作業内容 »
資料のうち、「scientific name: Boussingaultia sp.」を含む行から「name author: Gleason」を含む行まで（両端の行を含む）を、空行を除いた番号付きリストの形で表してください。

表示データ »
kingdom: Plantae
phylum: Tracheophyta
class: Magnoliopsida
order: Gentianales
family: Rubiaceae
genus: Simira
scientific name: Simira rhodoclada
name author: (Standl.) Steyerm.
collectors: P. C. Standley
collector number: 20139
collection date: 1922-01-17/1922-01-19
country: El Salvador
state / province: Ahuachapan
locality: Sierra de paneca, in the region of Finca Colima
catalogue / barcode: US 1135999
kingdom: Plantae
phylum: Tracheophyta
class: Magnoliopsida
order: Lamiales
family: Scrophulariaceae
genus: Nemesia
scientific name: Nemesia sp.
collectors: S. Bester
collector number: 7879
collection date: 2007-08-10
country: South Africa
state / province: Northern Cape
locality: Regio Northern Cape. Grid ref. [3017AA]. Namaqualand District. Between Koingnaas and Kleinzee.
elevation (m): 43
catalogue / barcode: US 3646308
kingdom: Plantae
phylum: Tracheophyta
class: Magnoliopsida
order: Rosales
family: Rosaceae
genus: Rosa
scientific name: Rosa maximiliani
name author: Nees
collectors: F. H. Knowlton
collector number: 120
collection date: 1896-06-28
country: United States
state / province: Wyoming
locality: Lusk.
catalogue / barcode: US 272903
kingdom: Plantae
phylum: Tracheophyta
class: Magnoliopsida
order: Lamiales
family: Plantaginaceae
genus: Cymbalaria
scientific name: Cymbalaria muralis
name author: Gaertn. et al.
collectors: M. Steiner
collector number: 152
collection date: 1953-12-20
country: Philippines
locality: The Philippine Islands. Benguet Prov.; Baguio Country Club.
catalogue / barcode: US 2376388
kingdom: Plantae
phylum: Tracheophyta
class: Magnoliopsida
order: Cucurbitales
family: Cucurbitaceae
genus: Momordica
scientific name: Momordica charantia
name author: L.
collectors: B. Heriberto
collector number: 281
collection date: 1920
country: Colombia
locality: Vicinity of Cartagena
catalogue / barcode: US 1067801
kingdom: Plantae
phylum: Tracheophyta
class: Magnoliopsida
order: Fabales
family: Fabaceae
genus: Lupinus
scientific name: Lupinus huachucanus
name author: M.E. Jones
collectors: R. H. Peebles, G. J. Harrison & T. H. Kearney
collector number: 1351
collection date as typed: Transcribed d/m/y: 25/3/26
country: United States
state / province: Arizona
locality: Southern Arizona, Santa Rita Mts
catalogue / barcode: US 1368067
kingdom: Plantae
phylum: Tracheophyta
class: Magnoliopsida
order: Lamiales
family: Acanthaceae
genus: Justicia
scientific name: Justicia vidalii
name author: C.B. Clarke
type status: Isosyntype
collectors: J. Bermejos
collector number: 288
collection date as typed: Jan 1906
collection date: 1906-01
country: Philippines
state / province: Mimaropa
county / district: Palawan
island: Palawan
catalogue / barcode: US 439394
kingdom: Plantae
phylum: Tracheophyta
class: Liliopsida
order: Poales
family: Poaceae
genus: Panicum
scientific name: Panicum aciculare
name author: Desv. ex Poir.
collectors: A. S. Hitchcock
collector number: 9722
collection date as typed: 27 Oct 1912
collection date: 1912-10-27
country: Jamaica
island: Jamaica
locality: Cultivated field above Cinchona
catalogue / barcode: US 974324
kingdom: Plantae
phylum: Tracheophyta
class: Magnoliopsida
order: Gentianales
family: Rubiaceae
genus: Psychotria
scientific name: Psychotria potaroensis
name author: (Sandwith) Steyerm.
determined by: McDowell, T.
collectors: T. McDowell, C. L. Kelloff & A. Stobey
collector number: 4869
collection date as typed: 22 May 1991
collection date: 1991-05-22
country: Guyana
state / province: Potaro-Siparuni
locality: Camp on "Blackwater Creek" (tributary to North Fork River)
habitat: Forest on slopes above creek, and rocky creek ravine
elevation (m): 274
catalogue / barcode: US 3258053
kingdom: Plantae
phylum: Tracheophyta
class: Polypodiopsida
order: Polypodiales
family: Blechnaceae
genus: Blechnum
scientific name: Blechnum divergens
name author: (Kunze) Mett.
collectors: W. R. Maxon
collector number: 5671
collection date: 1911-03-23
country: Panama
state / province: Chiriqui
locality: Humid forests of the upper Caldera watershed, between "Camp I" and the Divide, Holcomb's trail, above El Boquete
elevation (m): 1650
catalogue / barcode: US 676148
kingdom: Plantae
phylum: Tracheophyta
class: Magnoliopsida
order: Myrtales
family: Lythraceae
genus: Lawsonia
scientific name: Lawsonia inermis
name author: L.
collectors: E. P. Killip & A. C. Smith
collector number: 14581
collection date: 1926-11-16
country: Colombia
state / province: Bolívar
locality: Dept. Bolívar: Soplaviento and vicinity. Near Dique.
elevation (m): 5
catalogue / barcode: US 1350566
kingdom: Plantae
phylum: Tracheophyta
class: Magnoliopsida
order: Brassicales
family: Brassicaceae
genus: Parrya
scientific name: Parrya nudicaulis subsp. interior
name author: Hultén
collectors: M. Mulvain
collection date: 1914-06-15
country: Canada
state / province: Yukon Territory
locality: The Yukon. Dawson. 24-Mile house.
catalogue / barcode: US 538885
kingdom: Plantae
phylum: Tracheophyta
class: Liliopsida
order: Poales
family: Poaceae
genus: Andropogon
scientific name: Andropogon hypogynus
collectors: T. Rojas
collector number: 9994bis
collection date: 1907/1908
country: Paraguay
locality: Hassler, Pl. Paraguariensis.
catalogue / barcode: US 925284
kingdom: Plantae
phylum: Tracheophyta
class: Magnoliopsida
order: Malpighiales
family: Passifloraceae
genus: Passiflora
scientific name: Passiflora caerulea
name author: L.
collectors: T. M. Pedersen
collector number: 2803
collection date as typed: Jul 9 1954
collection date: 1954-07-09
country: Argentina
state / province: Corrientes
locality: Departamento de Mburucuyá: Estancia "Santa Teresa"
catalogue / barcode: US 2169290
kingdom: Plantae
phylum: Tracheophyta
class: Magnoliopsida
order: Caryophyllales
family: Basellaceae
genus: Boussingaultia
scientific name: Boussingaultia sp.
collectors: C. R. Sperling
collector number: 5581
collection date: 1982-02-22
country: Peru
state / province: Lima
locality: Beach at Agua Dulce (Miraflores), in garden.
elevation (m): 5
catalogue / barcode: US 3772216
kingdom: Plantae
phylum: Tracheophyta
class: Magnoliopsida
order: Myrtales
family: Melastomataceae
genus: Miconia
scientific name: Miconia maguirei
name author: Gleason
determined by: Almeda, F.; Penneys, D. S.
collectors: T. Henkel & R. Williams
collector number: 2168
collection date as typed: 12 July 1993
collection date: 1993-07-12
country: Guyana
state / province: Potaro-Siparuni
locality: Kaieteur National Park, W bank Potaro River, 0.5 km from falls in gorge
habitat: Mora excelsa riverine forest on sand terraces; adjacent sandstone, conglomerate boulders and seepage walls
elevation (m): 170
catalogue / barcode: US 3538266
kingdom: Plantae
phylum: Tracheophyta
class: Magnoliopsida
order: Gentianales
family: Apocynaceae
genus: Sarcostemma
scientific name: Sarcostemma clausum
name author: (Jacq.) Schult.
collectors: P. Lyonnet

課題の解答 »
1. scientific name: Boussingaultia sp.
2. collectors: C. R. Sperling
3. collector number: 5581
4. collection date: 1982-02-22
5. country: Peru
6. state / province: Lima
7. locality: Beach at Agua Dulce (Miraflores), in garden.
8. elevation (m): 5
9. catalogue / barcode: US 3772216
10. kingdom: Plantae
11. phylum: Tracheophyta
12. class: Magnoliopsida
13. order: Myrtales
14. family: Melastomataceae
15. genus: Miconia
16. scientific name: Miconia maguirei
17. name author: Gleason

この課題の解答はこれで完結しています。